The motivation is that if the current dns server goes down, we don't have to wait for the request to timeout and make another request to the next server. Before resolved this was more of a problem since libc would always try to use the first server if it was down and didn't have any memory, so we would add the timeout for the dns lookup to each dns query. But I understand that resolved does remember if a server is down and continues to use that one, but afaict it never switches back, and that is a problem, as I'll explain below.

> Do you have DNS servers in your configuration which are always farther /
slower? If so, why do you have them in your configuration at all?

Yes. We have one DNS server in each availability zone (AWS). We would prefer to use the DNS server in the same availability zone as the host, but want to fall back to one of the others if that one becomes unavailable.

> Do you have a particular application requirement for low-latency DNS resolution - and if so, wouldn't the use of a caching local resolver (a configuration which resolved supports, and which we enable by default) have more of an impact on satisfying that requirement?

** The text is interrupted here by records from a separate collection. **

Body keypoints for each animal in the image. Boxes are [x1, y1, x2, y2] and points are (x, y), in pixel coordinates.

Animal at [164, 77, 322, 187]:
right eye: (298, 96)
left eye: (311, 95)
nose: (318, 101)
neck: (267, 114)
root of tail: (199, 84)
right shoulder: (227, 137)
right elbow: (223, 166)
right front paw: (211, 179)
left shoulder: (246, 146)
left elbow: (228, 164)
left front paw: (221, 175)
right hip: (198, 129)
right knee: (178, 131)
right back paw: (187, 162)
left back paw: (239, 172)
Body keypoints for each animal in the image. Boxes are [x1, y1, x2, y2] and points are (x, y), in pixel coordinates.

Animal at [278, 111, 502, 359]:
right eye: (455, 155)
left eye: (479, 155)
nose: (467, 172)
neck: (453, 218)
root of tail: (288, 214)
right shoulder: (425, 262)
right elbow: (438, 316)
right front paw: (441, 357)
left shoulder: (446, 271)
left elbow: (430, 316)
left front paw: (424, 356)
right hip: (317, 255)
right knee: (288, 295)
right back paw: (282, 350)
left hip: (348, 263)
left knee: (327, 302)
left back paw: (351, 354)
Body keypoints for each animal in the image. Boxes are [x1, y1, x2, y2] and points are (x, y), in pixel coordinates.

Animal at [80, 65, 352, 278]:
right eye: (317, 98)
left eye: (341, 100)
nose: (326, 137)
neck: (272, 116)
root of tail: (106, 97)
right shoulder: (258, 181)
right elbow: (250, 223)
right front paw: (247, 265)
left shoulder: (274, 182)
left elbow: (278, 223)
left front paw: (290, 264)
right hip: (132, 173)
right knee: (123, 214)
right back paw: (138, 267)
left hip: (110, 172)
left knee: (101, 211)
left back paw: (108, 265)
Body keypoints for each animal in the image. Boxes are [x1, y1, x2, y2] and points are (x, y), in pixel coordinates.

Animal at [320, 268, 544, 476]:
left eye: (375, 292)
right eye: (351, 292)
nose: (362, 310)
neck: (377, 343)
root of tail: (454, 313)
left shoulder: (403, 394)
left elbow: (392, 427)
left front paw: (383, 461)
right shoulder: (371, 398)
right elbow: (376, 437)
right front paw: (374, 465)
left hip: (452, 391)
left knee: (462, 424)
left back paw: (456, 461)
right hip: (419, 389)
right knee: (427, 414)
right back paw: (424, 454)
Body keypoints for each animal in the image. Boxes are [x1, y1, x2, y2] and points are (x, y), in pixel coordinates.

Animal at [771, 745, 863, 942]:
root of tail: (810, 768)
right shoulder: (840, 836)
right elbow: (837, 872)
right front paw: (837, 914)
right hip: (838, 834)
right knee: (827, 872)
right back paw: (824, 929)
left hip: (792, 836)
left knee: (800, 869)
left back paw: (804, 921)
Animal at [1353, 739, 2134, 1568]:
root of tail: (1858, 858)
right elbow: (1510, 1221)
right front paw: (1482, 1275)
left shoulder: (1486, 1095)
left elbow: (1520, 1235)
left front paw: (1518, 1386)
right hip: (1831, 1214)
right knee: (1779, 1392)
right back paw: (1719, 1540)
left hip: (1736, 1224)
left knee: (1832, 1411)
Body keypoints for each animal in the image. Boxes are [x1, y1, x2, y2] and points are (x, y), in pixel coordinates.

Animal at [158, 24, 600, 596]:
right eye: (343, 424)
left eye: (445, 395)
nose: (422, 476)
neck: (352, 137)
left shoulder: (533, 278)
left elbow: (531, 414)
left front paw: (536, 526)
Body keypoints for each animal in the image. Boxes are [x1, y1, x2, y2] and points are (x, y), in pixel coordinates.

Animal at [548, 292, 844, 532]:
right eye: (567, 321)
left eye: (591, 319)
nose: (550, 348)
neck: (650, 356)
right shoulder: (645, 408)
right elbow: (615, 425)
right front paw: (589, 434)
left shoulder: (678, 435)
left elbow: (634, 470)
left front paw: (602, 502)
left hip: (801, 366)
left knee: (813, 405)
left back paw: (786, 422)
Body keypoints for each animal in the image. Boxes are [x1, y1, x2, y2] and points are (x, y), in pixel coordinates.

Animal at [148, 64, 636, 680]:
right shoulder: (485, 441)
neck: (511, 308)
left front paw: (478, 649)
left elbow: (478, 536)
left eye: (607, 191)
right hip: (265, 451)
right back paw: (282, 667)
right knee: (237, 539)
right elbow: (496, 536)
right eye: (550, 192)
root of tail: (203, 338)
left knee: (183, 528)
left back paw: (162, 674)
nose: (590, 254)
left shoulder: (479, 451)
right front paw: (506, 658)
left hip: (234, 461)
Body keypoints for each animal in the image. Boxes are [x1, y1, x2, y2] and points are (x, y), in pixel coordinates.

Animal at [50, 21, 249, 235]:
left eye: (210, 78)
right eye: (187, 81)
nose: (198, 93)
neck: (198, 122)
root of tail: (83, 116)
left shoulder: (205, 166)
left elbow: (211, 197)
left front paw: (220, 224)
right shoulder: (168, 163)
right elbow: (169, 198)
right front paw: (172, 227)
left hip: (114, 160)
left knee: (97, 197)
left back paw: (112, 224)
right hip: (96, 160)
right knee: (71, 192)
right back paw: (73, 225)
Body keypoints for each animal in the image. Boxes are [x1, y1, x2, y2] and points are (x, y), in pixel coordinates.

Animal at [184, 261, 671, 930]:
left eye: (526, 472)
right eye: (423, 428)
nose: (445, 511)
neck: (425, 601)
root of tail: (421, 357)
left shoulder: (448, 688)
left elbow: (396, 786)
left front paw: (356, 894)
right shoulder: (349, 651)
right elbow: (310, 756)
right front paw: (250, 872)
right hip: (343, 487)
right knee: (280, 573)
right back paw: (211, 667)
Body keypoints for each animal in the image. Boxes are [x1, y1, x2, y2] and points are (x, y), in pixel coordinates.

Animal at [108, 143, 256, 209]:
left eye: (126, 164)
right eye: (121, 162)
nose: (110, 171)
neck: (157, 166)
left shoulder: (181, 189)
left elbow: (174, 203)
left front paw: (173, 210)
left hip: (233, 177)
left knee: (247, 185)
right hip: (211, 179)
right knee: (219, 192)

The less time it takes for our application servers to receive an answer the better. Bandwidth for DNS traffic is very cheap and the overhead for DNS CPU is also very inexpensive. We want to have the ability to use the fastest answer from an upstream DNS server as possible. We are also want redundancy so that we can remain unimpacted by planned and unplanned maintenance / issues. A local DNS cache helps with the fast response, but it does not help with an upstream servers availability.